▶ _DIRECTIONS_
Starting with the line that contains "100: (165, 573)" and stopping after the line that contains "127: (255, 549)", copy the entries below exactly. Include nothing else.

* * * * *

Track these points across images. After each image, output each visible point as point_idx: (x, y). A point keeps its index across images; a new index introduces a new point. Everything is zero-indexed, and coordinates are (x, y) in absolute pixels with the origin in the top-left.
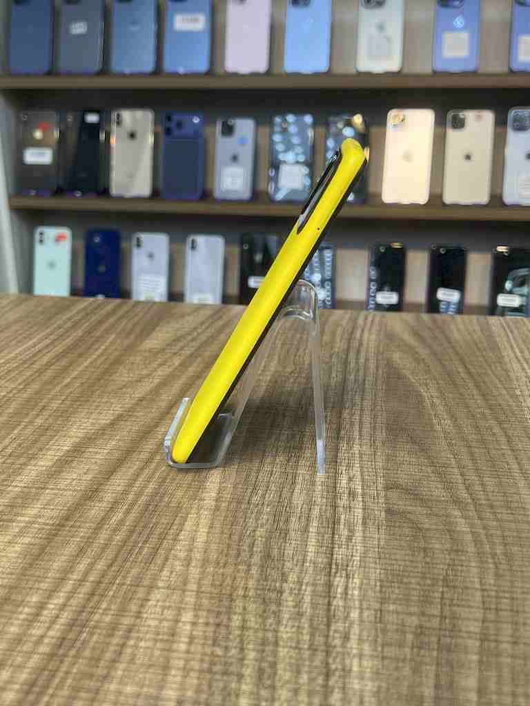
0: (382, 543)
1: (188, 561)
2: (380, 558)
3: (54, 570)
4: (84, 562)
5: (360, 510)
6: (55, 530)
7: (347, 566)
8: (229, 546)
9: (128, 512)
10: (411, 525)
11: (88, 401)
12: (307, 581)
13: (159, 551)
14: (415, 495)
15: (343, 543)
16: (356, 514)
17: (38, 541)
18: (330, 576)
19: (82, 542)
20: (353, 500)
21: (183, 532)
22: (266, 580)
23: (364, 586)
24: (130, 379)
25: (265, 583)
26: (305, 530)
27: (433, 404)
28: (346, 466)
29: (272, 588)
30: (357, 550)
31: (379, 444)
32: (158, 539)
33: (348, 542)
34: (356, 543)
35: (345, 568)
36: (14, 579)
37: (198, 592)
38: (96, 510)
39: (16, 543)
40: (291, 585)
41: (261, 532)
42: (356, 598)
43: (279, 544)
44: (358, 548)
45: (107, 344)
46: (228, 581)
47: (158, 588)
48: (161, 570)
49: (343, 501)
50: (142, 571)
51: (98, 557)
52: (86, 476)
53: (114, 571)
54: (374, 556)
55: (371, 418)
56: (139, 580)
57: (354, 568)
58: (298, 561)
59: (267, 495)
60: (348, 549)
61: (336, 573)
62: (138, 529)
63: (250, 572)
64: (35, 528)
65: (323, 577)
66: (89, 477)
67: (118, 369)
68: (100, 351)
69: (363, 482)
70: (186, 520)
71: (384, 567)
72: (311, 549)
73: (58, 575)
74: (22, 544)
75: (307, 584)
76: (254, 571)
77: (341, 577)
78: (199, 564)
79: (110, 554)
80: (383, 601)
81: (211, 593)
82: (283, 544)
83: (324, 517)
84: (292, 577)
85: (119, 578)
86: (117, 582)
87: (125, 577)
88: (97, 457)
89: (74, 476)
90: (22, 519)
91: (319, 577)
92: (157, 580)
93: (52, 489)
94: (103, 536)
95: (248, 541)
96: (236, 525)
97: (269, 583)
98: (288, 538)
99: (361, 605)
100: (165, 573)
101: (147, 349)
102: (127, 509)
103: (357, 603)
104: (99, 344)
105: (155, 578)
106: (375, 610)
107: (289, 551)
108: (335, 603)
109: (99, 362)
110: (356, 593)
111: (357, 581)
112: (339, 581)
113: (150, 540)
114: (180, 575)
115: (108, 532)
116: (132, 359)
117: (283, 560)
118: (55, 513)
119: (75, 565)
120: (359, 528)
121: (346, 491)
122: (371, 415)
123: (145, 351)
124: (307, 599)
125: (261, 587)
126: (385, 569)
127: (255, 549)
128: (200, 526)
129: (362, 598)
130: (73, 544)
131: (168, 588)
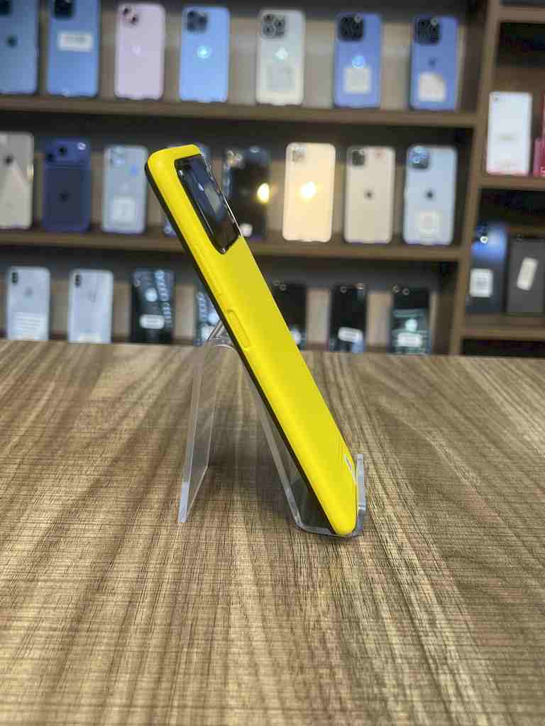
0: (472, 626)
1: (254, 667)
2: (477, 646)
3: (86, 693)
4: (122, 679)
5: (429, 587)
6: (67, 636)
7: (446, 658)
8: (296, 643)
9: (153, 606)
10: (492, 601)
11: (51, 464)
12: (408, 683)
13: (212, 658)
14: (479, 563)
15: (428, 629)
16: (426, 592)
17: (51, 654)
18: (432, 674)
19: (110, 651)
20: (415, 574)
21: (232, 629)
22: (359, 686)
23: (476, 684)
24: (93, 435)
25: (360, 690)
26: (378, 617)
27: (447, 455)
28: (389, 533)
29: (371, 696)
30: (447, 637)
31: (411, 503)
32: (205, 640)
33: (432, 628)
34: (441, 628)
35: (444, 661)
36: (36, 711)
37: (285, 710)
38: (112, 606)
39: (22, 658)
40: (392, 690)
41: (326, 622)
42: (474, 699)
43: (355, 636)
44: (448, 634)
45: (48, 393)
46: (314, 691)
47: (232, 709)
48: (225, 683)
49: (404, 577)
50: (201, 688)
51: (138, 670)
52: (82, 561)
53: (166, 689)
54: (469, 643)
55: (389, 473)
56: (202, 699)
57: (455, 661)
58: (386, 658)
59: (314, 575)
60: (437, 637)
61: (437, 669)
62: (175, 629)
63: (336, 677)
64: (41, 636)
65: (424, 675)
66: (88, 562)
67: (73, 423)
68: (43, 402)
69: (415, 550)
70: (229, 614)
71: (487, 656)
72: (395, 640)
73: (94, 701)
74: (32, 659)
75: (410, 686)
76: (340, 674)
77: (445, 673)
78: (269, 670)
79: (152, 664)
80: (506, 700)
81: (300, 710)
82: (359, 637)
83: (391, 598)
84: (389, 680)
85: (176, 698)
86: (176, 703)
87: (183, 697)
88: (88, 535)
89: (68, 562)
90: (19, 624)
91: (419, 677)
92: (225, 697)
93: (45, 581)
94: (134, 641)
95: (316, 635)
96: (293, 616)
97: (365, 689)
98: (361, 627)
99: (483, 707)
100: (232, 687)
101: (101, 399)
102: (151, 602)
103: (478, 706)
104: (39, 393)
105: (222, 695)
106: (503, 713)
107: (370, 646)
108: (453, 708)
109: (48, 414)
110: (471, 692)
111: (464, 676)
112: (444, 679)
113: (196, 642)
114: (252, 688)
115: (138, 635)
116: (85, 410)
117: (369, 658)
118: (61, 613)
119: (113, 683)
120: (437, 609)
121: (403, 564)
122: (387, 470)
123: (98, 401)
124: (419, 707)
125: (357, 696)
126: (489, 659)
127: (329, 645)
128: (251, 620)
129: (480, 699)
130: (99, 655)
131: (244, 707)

* * * * *

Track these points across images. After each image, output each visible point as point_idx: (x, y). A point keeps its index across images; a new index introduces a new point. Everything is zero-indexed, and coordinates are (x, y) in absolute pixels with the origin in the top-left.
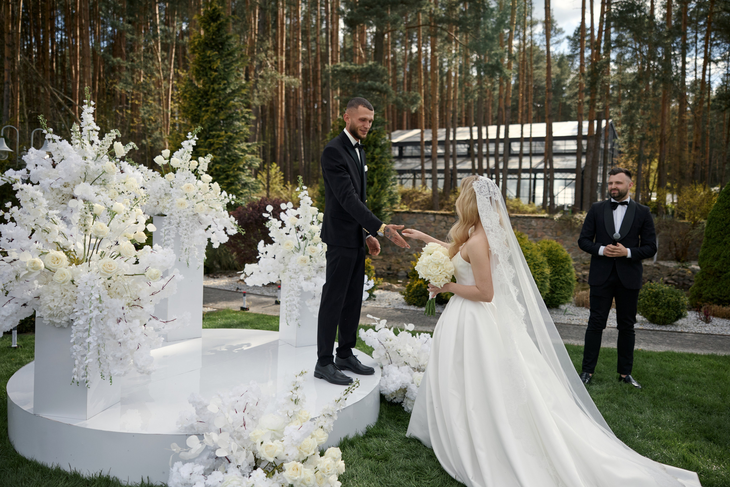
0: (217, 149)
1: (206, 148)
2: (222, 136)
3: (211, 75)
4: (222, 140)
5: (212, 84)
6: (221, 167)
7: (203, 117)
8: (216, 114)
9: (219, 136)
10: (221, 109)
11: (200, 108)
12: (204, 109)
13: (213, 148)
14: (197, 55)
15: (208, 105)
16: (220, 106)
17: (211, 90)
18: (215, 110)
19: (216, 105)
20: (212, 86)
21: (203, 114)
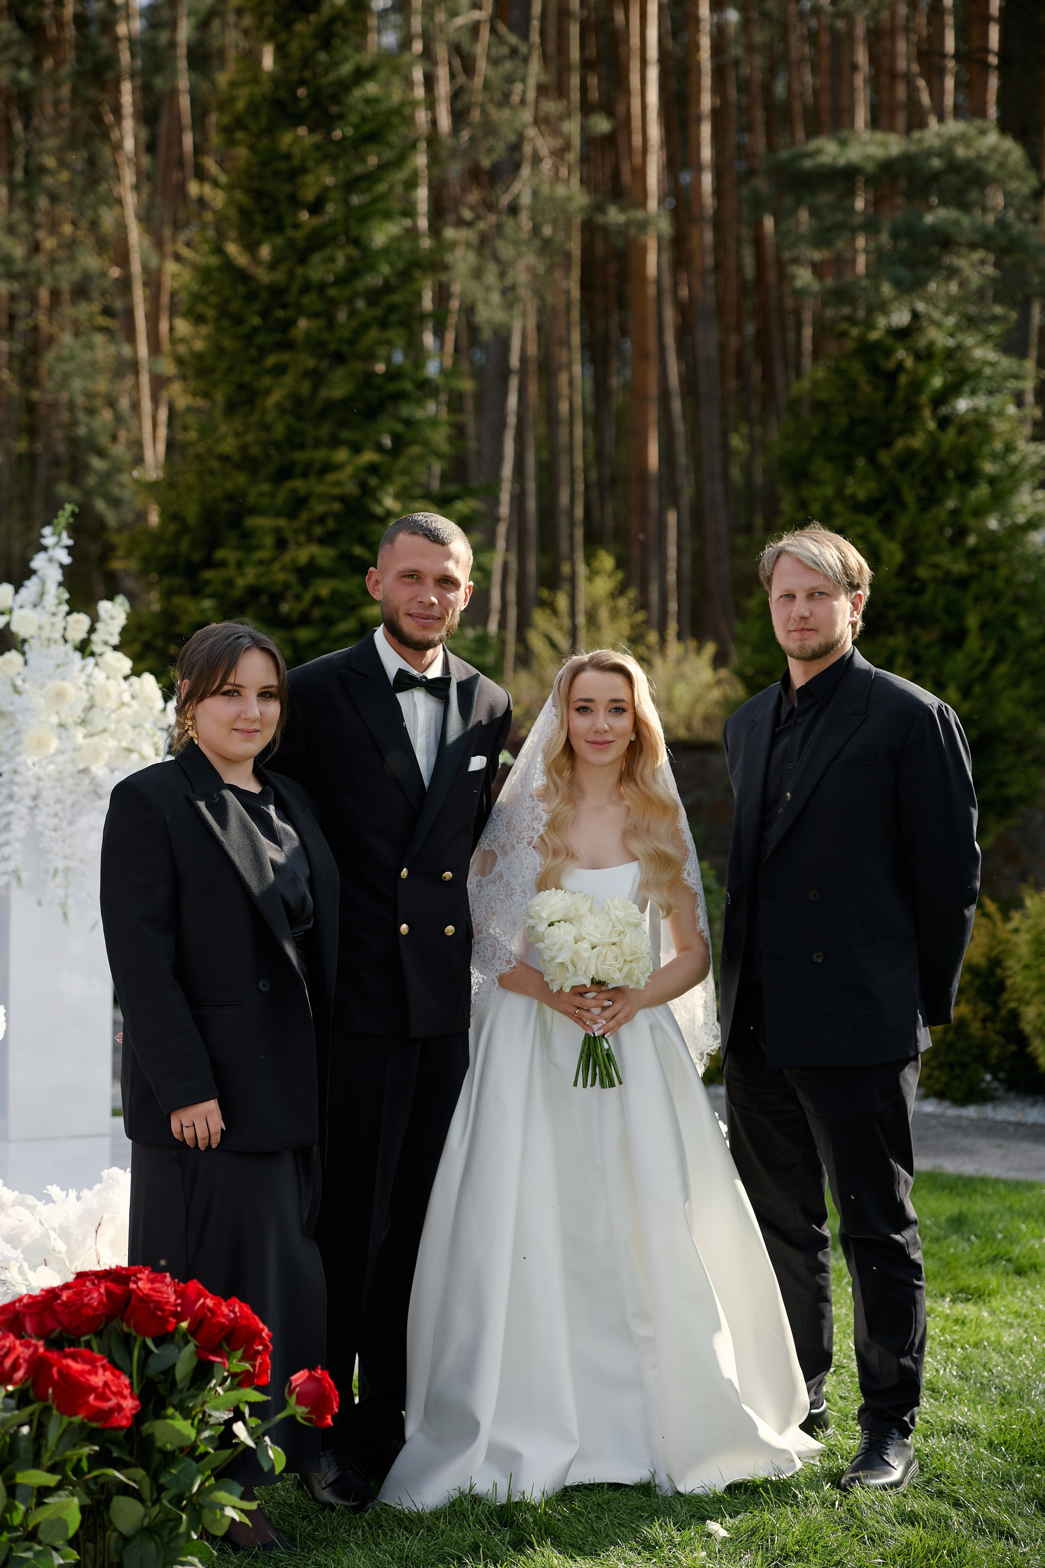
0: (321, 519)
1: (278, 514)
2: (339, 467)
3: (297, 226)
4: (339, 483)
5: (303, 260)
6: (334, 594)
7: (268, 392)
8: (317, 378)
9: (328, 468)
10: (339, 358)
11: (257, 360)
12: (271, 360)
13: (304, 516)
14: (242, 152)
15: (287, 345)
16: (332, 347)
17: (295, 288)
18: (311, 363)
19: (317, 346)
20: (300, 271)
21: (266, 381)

* * * * *

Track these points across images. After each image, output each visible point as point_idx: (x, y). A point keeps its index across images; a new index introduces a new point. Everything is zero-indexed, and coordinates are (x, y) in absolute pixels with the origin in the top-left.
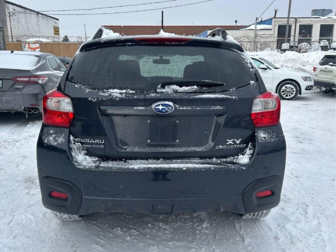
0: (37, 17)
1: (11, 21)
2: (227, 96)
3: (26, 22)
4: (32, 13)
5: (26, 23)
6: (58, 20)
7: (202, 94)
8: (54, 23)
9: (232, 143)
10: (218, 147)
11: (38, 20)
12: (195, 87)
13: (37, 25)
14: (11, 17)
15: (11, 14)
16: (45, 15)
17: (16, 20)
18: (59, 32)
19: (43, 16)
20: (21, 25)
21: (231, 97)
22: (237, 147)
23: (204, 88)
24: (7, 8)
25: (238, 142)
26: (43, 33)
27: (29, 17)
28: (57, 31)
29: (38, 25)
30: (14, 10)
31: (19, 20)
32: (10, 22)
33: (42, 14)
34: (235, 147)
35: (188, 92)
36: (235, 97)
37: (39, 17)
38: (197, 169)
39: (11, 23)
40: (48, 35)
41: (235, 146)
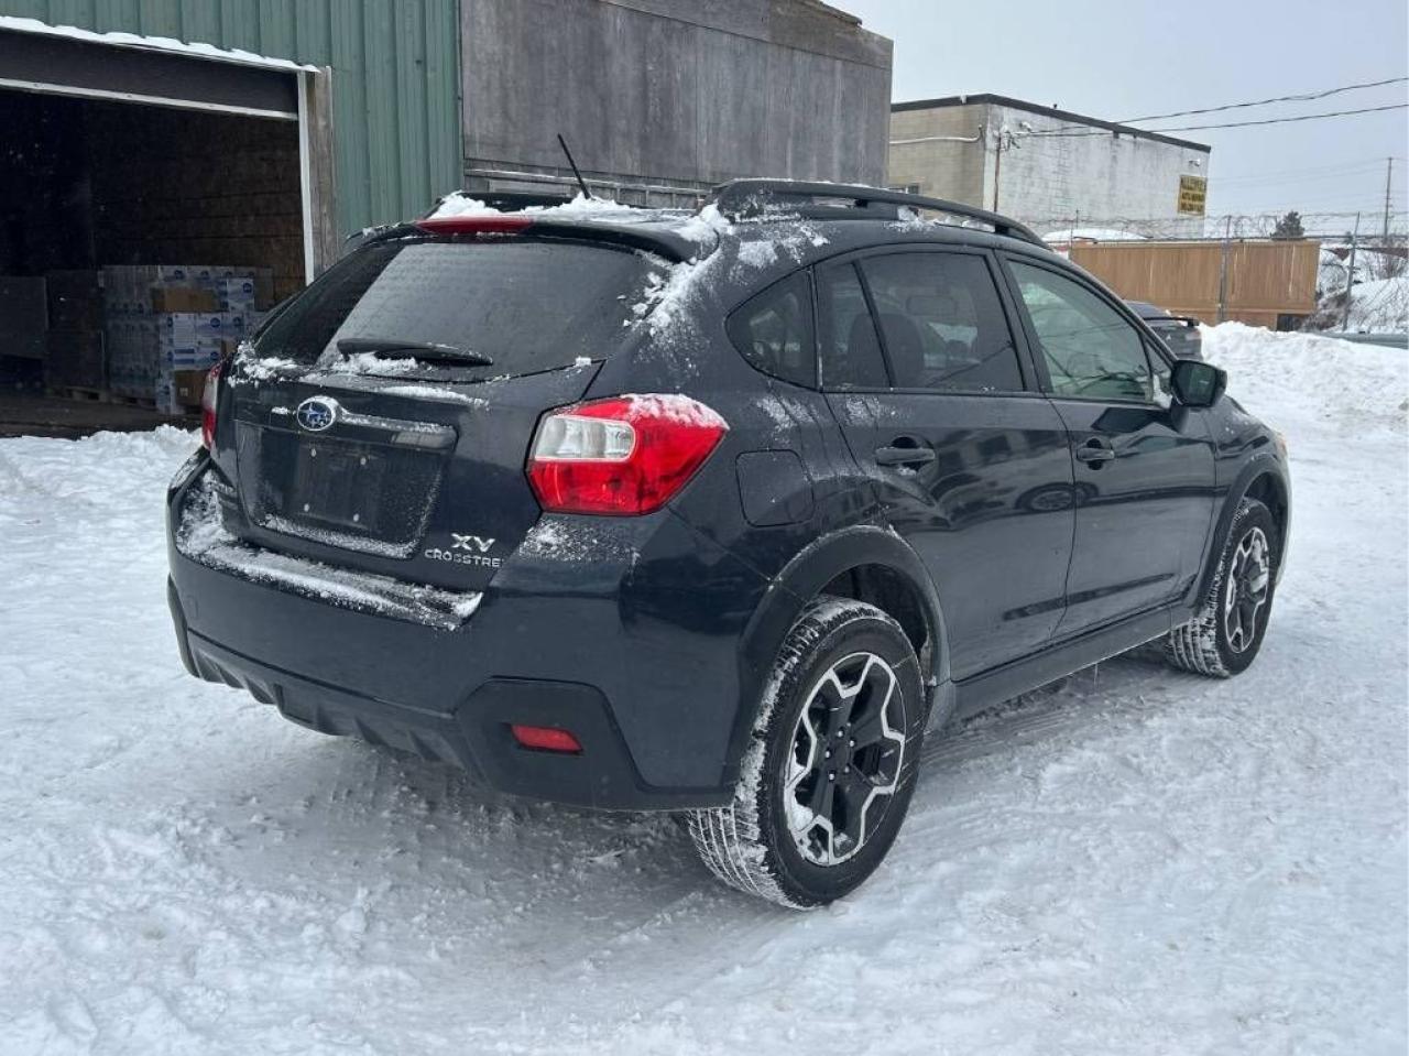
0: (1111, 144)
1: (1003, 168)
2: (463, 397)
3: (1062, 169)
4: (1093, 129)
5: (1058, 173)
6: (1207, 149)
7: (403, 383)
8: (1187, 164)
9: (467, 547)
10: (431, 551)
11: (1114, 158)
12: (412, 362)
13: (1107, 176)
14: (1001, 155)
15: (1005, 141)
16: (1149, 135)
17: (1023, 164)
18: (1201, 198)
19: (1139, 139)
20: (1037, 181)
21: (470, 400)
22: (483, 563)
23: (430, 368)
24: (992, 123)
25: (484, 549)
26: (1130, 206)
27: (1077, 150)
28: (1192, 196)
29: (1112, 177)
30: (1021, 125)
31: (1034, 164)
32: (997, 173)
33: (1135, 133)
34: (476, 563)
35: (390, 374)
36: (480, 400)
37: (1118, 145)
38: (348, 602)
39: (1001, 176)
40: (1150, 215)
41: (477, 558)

* * * * *

▶ _ANSWER AREA_
100: (165, 573)
101: (147, 349)
102: (127, 509)
103: (357, 603)
104: (99, 344)
105: (155, 578)
106: (375, 610)
107: (289, 551)
108: (335, 603)
109: (99, 362)
110: (356, 593)
111: (357, 581)
112: (339, 581)
113: (150, 540)
114: (180, 575)
115: (108, 532)
116: (132, 359)
117: (283, 560)
118: (55, 513)
119: (75, 565)
120: (359, 528)
121: (346, 491)
122: (371, 415)
123: (145, 351)
124: (307, 599)
125: (261, 587)
126: (385, 569)
127: (255, 549)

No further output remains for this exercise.